The greenway will run parallel to a new bike lane planned for the west side of Alaskan Way, said project manager Ben Franz-Knight, of the firm Shiels Obletz Johnsen. He imagined that the west side lane will serve commuters and those trying to move quickly through the area, while the east side will be better for families and people traveling at a more leisurely clip.

The two parks, Myrtle Edwards and Centennial, will not fundamentally change. Rather, the money will go toward creating more continuity between them by way of improved wayfinding, outdoor seating space and native plantings. The dollars will also help to improve beach access, by clearing overgrown brush and removing driftwood.

The donations will also reopen public fishing in Centennial Park. The long pier near the grain silos closed in 2017 out of concern about its structural integrity and hasn’t reopened. The nearby concession stand, also shuttered, will receive an upgrade as well.

Some tricky questions need to be answered in the design phase, said Franz-Knight, such as how to create a safe crossing at the sharp turn at Broad Street and Alaskan Way. The greenway won’t take over any road space; doing so would have added layers of permitting and process that those involved feared would bog down the project.

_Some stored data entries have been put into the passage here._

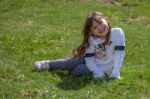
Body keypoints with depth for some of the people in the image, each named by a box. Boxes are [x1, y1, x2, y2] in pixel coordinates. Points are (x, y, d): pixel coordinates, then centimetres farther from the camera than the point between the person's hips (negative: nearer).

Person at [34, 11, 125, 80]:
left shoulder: (118, 32, -25)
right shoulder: (92, 39, -14)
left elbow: (119, 54, -27)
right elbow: (90, 59, -17)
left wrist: (115, 75, -33)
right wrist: (98, 74, -31)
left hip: (104, 68, -3)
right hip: (92, 62, 3)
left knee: (77, 70, -19)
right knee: (71, 62, -14)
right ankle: (47, 64, 14)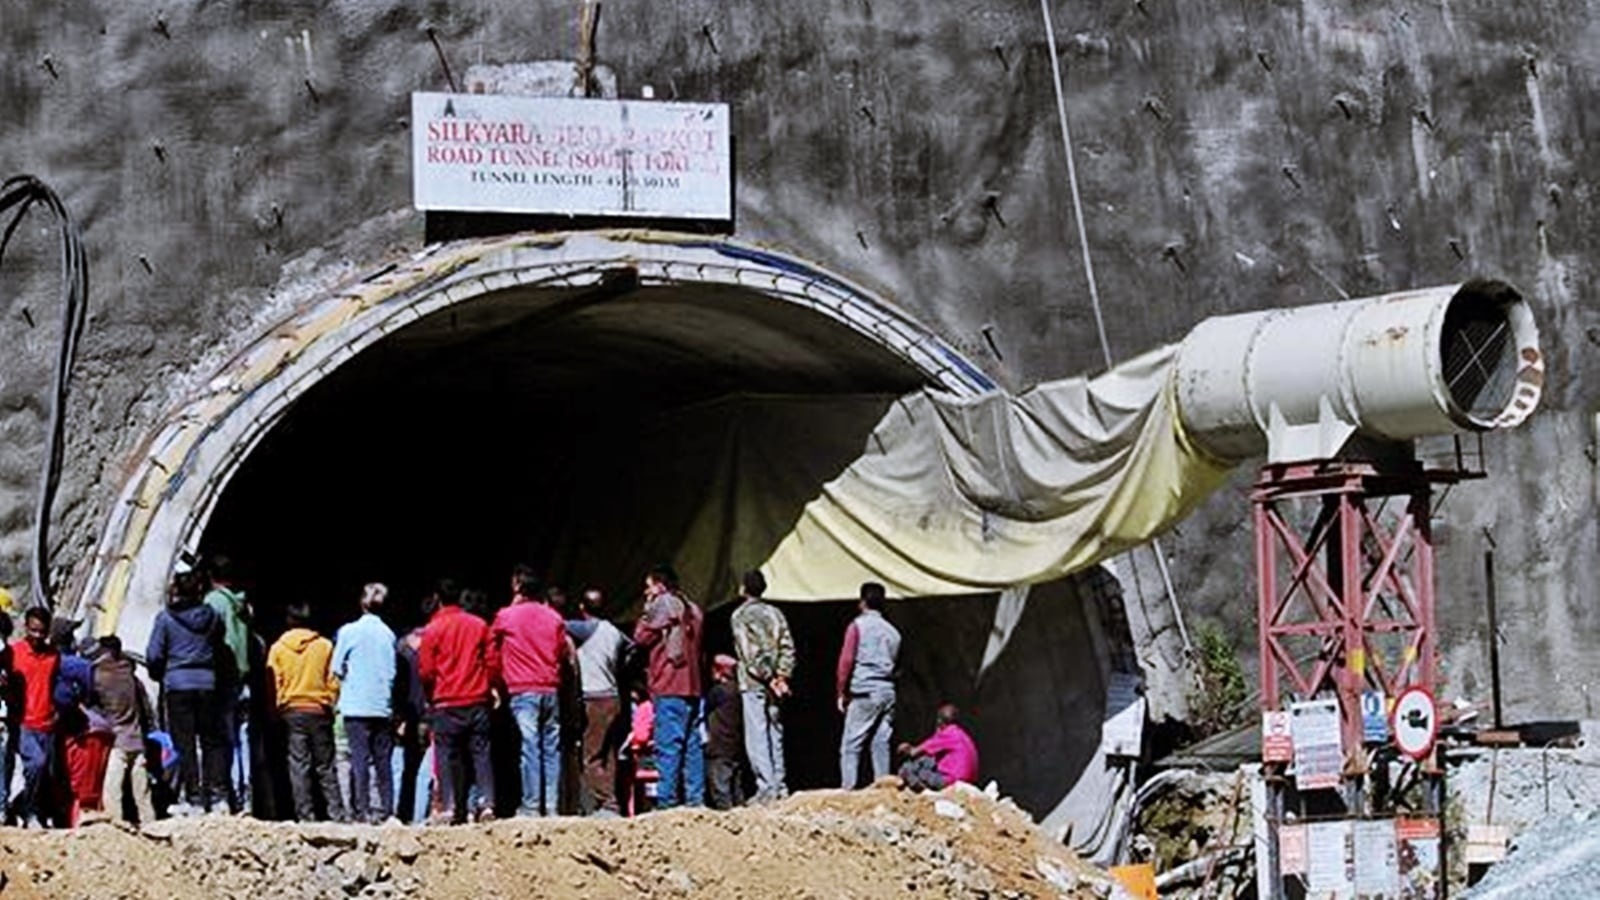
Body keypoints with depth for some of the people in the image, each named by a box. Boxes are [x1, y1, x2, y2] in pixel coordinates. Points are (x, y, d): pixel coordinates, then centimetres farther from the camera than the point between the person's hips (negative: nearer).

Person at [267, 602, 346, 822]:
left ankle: (306, 816, -3)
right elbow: (333, 681, 1)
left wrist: (278, 711, 8)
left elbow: (273, 684, 0)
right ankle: (337, 814, 1)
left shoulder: (278, 648, 0)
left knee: (299, 766, 1)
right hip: (319, 711, 0)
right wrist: (330, 705, 13)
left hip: (291, 711, 0)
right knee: (325, 766, 6)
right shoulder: (325, 646, -1)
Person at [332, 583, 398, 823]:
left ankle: (362, 809, -7)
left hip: (356, 705, -3)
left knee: (360, 759, -2)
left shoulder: (349, 631, -5)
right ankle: (387, 809, 5)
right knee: (383, 760, 7)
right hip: (383, 707, 3)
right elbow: (393, 672, 6)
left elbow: (337, 669, -1)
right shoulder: (388, 634, 3)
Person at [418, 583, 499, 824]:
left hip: (446, 705, -2)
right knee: (480, 753, 3)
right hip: (478, 702, 2)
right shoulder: (479, 625, 3)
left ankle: (457, 810, -1)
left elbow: (426, 671, -2)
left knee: (450, 757, 3)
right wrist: (489, 688, 18)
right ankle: (487, 802, -12)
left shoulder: (432, 630, -4)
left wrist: (431, 696, 15)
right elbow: (493, 662, 4)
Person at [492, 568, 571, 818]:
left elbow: (495, 649, 13)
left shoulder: (505, 616, -1)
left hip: (523, 691, -3)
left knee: (530, 747, -6)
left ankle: (531, 805, -10)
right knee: (551, 748, 5)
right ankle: (551, 806, 3)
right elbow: (564, 652, 14)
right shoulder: (553, 617, 8)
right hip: (551, 689, 3)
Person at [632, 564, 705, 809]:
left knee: (668, 745, -10)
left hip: (669, 687, -8)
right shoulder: (691, 608, 19)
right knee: (692, 744, 7)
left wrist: (647, 611, 9)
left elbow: (641, 637, -3)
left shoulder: (662, 604, -4)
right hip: (692, 686, 8)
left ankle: (667, 799, -14)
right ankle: (695, 798, 6)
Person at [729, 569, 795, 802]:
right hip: (774, 684, 6)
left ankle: (767, 787, -14)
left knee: (756, 737, -6)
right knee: (775, 734, 11)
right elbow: (787, 646, 6)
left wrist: (769, 678, -12)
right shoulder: (774, 613, 13)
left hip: (754, 683, -6)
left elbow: (750, 653, -14)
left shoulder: (741, 615, -5)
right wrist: (781, 675, 2)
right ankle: (779, 787, 11)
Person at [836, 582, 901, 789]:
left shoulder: (858, 626, -2)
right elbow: (896, 663, 14)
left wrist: (842, 692, -1)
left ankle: (848, 789, -12)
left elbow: (846, 660, -7)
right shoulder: (892, 631, 14)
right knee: (881, 745, 7)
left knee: (850, 746, -4)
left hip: (864, 692, -5)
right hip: (888, 692, 5)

Franz-Knight was optimistic the teams can make good use of available space and swiftly move through the city’s permitting process.

“The fundamental piece is we’re able to utilize the abandoned trolley tracks that are in existing right of way and able to transform that into a protected greenway,” he said.


Executing the project means coordination among the city of Seattle, the Port of Seattle, King County and BNSF railroad, which owns the land next to the old trolley tracks. Chairman of the Suquamish Tribe Leonard Forsman has also been involved. Franz-Knight said everyone has been supportive of the project.

“It’s a much needed boost in the arm that we all should celebrate,” Mayor Bruce Harrell said Tuesday.

Consulting firm Headwater People will lead outreach on the project this fall, in advance of any official designs being submitted to the city for permit approval. President Colleen Echohawk said they’ll communicate with local tribes on the revamp. The project is an opportunity to bring back indigenous plantings to the waterfront and for young people to learn more about native species, she said.

“That’s part of the community engagement and that’s part of checking in with the community and understanding what people’s real needs are so that this is accessible to everyone and there’s opportunities for everyone,” Echohawk said.

In addition to the $45 million, Scott and the Bill & Melinda Gates Foundation each will donate $10 million to help complete the downtown waterfront project. Friends of the Waterfront is raising money to close a $200 million gap to finish the park.

The Gates Foundation provides funding to The Seattle Times Education Lab. 

French Gates said she views her involvement in this public space as discrete and not indicative of her personal work going forward. But, in this area she cares about, the philanthropic dollars can act as a catalyst in a city where getting big things done can be difficult.

“Sometimes private money can come in and say, ‘This can be done,'” she said.